Requirement:
From the listing below, copy only the lines from the line that contains "BETH MORGAN" to the line that contains "They provide innovative", counting those two lines as part of the copy.

Supplied records:
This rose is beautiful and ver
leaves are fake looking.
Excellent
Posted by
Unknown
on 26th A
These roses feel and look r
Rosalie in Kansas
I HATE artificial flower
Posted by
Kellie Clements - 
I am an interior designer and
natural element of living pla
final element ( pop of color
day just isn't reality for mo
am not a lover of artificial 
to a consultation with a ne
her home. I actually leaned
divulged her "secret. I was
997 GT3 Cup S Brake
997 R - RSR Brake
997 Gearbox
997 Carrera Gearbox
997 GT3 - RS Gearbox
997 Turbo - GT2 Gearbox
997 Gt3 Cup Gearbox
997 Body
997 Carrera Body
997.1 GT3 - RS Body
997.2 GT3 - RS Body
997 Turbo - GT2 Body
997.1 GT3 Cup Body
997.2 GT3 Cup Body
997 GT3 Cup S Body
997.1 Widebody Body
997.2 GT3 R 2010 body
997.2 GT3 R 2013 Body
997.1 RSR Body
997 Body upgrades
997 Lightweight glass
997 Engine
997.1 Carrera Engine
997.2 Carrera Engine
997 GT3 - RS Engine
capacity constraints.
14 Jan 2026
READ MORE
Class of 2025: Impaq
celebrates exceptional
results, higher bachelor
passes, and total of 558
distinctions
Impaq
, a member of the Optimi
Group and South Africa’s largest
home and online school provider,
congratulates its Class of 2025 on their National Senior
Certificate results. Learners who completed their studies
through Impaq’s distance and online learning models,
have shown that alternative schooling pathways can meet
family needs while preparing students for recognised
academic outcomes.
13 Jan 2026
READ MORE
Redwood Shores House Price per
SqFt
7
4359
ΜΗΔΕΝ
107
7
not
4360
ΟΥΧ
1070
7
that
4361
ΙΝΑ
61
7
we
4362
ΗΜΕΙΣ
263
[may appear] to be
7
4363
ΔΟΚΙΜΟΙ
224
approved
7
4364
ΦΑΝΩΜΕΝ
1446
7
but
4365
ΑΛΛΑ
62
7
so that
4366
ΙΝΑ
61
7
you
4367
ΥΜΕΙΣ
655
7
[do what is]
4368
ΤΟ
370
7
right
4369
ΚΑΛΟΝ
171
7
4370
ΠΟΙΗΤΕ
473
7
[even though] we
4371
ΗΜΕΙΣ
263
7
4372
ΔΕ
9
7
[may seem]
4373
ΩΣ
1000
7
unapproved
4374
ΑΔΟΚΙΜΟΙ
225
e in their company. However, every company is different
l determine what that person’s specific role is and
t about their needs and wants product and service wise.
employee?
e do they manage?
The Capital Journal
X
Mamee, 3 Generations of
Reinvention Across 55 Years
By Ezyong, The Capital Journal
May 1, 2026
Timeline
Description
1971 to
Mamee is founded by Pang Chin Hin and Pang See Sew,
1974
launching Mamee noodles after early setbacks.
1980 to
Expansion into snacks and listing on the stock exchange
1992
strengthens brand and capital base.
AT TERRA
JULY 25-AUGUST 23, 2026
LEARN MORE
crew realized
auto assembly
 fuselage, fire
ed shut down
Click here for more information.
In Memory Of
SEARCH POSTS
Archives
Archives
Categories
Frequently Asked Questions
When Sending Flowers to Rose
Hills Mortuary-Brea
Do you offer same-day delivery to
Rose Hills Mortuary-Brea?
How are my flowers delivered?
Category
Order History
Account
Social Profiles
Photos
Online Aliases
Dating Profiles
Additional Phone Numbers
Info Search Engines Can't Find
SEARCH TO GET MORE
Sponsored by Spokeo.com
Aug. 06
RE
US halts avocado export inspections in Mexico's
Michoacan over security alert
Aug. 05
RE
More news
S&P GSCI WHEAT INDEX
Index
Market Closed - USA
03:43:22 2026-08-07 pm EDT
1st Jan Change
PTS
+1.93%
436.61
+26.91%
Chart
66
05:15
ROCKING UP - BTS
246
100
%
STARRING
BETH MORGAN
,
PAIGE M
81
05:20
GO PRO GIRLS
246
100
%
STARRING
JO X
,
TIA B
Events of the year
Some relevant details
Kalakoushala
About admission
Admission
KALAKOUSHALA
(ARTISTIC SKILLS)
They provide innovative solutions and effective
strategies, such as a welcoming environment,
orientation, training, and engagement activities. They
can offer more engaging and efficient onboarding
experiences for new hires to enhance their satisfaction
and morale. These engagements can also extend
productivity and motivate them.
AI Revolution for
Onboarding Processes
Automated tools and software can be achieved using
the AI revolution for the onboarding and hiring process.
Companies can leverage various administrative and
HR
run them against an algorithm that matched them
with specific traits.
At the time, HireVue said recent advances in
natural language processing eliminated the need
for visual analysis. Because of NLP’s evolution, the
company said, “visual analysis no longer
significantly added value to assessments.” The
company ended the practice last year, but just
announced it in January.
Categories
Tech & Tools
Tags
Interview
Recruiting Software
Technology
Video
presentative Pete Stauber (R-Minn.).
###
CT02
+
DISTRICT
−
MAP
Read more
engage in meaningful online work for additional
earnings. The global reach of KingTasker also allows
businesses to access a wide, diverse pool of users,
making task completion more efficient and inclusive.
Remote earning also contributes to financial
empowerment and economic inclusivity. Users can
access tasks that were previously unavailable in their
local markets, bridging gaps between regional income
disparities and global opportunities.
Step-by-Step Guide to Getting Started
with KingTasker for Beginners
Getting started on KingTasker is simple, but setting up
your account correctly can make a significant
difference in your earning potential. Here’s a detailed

Response to the exercise:
BETH MORGAN
,
PAIGE M
81
05:20
GO PRO GIRLS
246
100
%
STARRING
JO X
,
TIA B
Events of the year
Some relevant details
Kalakoushala
About admission
Admission
KALAKOUSHALA
(ARTISTIC SKILLS)
They provide innovative solutions and effective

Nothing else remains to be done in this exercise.